= The Travels of Wiglington and Wenks =

The Travels of Wiglington and Wenks is originally a series of story books for children, written by John Bittleston and Eliza Quek in 1987, which was later adapted into an online virtual world for children.

==Book series==
There are four books in the series: The Legacy: London and Paris , The Chase: Venice and Rome, The Crossroads: Istanbul and Turkey, and The Malta Connection: Malta and Singapore. They tell the story of two water rats from Hampshire who travel the world in search of their heritage. The books are illustrated by Lee Kowling.

==Virtual world==
The Travels of Wiglington and Wenks Virtual World was officially launched on Christmas Eve 2009. The site says that "Some of the features players can experience in the game are building and designing culture-inspired houses, owning exotic islands, throwing parties, performing a range of cool actions, adopting unique pets, wearing clothes from different countries, meeting famous people from the past and present and visiting famous landmarks around the world." By March 1, the number of registered users reached more than 80,000 from 150 countries.
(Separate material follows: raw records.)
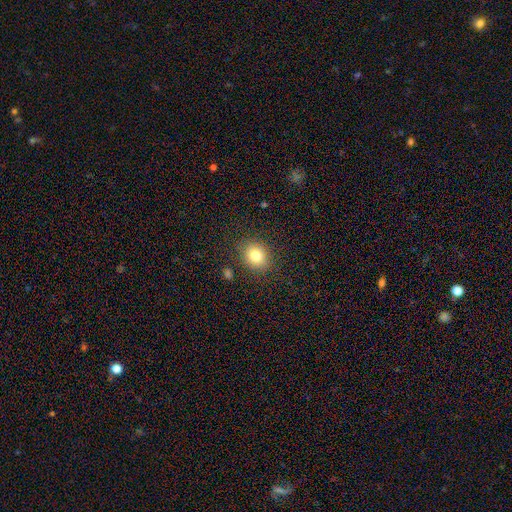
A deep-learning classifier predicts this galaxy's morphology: Smooth or featured? smooth (79%)
How rounded? round (68%)
Merging? none (86%)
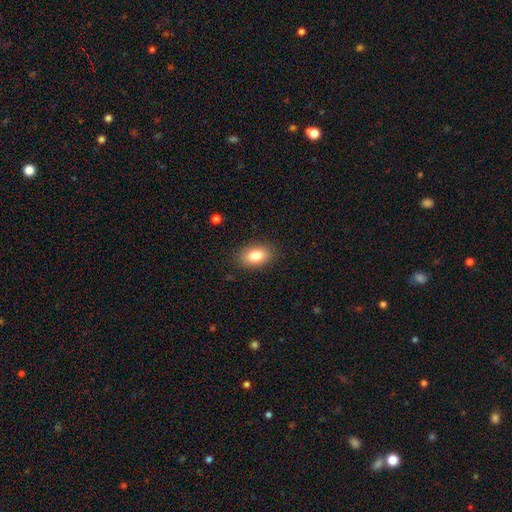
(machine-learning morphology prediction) smooth 82%, featured or disk 10%, star or artifact 8%. Down the decision tree: how rounded — in between (86%); merging — none (86%).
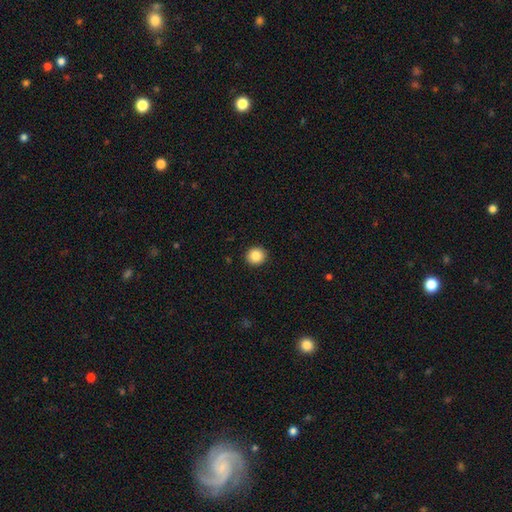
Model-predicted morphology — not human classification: Smooth or featured? smooth (86%)
How rounded? round (90%)
Merging? none (92%)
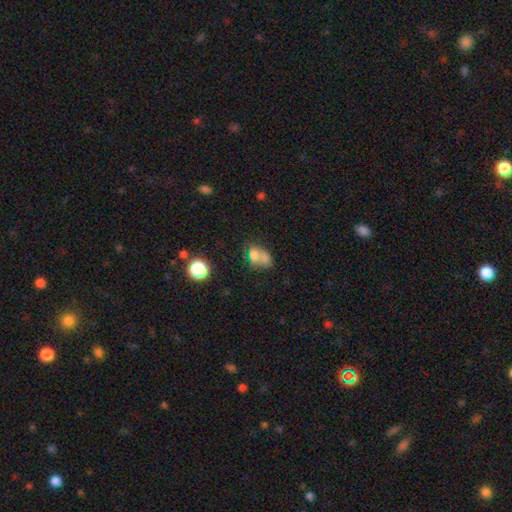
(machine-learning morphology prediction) Smooth or featured? smooth (64%)
How rounded? in between (66%)
Merging? merger (44%)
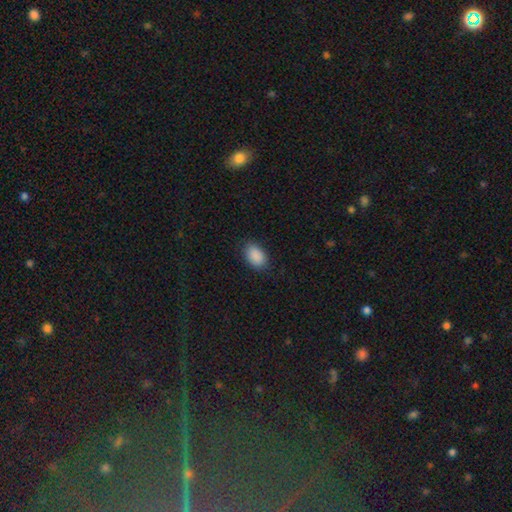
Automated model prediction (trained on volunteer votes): This is clearly a smooth galaxy (90%). How rounded: clearly in between (90%). Merging: clearly none (85%).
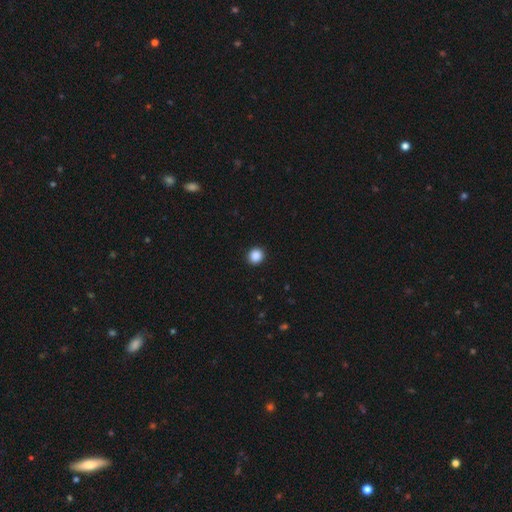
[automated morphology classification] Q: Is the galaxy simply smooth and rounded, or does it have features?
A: smooth — 88%.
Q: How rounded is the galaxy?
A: round — 90%.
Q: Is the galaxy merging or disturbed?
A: none — 93%.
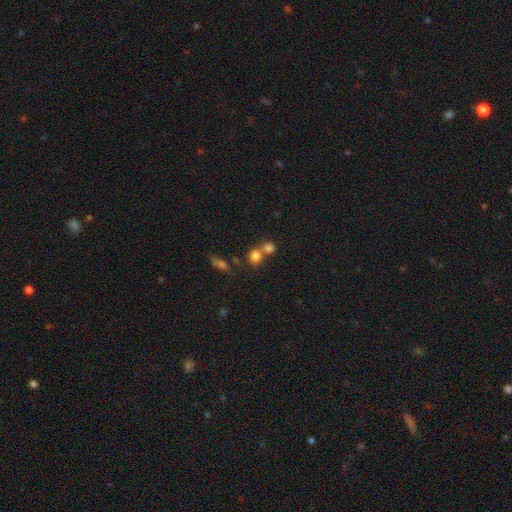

It was nominated one of the top five virtual worlds for kids out of 40 other virtual worlds in the Readers' Choice Awards conducted by About.com and came in second after Webkinz. The other three virtual worlds nominated for the top five positions were Club Penguin, Chobots and Webosaurs. Wiglington and Wenks grew, added new features, and billed itself as "the world's most massive virtual world for kids". The world contained over 100 different locations, more than 50 games and a vast amount of information on historical people, animals, plants, inventions, items, architectures and countries. However, the world is currently closed indefinitely due to lack of funds.

The virtual world was developed by Swag Soft - an app development company based in Singapore.